Fifteen minutes before I arrived at work one day last month, I noticed that the on-call pager had gotten a page. After I punched in, Carolina, who was coming off call, told me there was a seriously ill patient at another campus for whom there was going to be a family meeting. A chaplain’s presence at the meeting was desired, so I headed over there and ended up spending nine and a half hours with the family, which I thought was outstanding chaplaining, but I know my boss would think the opposite, so I didn’t draw it to her attention, though of course I recorded everything accurately in my stats.
Probably 30 times I have said to a family in a similar situation that I am happy to stay if needed and they have said, “No, you can go. We’re fine.” If you average those with my long, long visit that day in April, it comes out to be a reasonable amount of time per visit.
It ended up being so long because the patient, in the course of the day, had about 30 visitors, and it took many hours before the family decided about going to comfort care. I’d gotten it in my mind that I was supposed to be there until they made a decision, and a key family member didn’t arrive until about 5 p.m., so the decision—which was to go to comfort care—was not made until after that.
At that point, it seemed reasonable that I would stay until the patient actually went on comfort care, which was a couple of hours later, and having stayed until that point, and knowing the patient was not going to live long after this transition, it seemed right to stay until the patient died, which did happen almost immediately, and having stayed until the patient died, I thought it would be only proper to support the family in their grief, to help explain the sequence of events after a death, and to offer condolences as people left, and that’s how it got to be nine and a half hours.
(The sequence of events after a death is that the patient’s body is placed in the morgue, where it can remain free of charge for at least several days while the family decides what they are going to do. Typically, they make arrangements with a funeral home, and then the funeral home arranges to fetch the patient’s body from the hospital.)

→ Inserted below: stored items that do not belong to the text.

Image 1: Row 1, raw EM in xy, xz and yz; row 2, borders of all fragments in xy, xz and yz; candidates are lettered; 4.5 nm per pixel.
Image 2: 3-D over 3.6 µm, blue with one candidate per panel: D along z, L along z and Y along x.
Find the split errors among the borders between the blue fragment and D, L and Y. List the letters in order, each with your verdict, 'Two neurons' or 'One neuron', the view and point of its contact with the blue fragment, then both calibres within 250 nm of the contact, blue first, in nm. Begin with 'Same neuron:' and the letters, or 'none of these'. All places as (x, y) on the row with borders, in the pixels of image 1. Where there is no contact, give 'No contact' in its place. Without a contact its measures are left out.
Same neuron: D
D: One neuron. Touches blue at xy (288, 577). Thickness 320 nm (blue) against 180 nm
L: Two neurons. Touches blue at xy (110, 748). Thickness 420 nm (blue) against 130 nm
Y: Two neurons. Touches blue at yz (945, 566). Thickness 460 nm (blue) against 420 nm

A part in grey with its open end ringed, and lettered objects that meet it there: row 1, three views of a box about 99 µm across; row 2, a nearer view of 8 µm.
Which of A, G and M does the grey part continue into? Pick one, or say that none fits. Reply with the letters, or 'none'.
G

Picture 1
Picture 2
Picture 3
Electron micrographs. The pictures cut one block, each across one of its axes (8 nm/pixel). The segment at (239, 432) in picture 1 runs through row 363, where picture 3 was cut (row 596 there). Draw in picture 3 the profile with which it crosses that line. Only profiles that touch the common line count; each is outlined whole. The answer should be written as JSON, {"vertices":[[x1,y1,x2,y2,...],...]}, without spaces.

Much of those nine and a half hours, I was standing, because there were only three chairs in the room. At school, we are learning how our meditation practice and adherence to Buddhist precepts (ethical conduct) can be applied to chaplaincy, but that day, with my sesshin at school beginning two days later, I consciously did the reverse. As I stood there and stood there and stood there, I told myself, “Just this moment,” and recognized that I was strengthening qualities I would need for sesshin: endurance, patience, determination.
I learned a couple of interesting things that day, including where to see oxygen saturation on the bedside monitor. A nurse told me that a patient with low blood pressure might be given pressors (medication to boost blood pressure, such as epinephrine), and that usually such a patient is not given painkillers because they depress the blood pressure, working against the pressors. When an intubated patient in this situation is transitioned to comfort care, the nurse might then start giving painkillers, so that the patient doesn’t feel uncomfortable during the actual extubation and when back to breathing on his or her own; being short of breath is unpleasant. After the patient has been receiving painkillers for a while, such as fentanyl, then the extubation can occur, and after that, the pressors can be turned off, in which case such a patient will likely die within minutes.
There was a young doctor attending to the patient who had so many visitors. I liked how he took a very leisurely approach, coming every couple of hours to see what the family was thinking, answering questions, not rushing them in any way.